Miss Bell is a relative of Col. and Mrs. James W. Oates of this city. She has spent much of the present summer here, where she has many friends. She is a charming girl with friendly, cordial manners that make her a great favorite wherever she goes and the reception of Thursday afternoon was one of the most successful of a large number of functions that have been planned in her honor this summer.

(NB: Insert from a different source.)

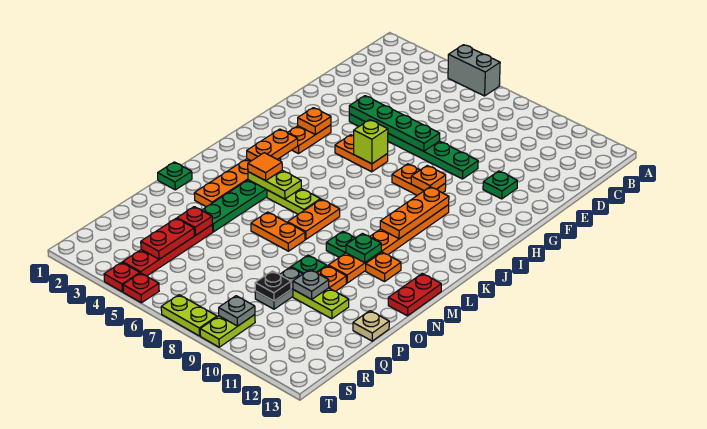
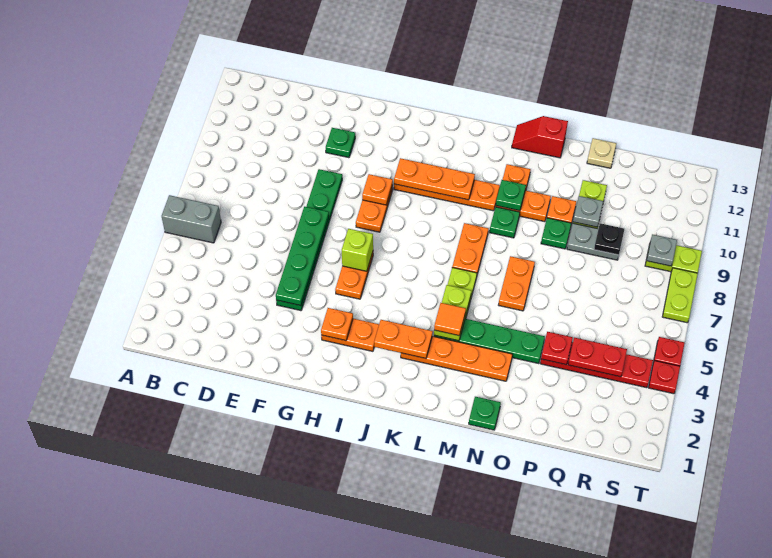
grey 1x2 brick [448,45,500,96] -> grey 1x2 brick turned to [162,195,221,243]
orange 1x2 plate [288,199,340,239] -> orange 1x2 plate turned to [452,223,488,274]
red 1x2 plate [388,274,441,316] -> red 1x2 slope [512,116,568,158]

The house was a veritable bower of beauty. The decorations were entirely pink. The reception hall and parlors were decorated with La France and Duchesse roses and amaryllis blossoms. The dining room was fragrant with great clusters of beautiful pink carnations attractively arranged and placed where they showed to advantage. Master Marshall Paxton stood in the doorway and ushered the guests into the reception hall, where they were received by Mrs. Blitz Wright Paxton, the hostess, assisted by Mrs. J. W. Oates, Mrs. T. J. Geary, Mrs. M. H. Dignan, Mrs. Wm Martin, Mrs. Mark McDonald, Mrs. Frank Doyle, and Mrs. James Edwards. Mrs. Paxton looked charming in a handsome silk gown trimmed with heavy pearl lace. Miss Bess Riley, Miss Jessie Robertson, Miss Zana Taylor, and Miss Bessie Porter served ices and cakes in the beautifully decorated dining room. Music was furnished during the afternoon by C. Mortimer Chapin and Mrs. Berry.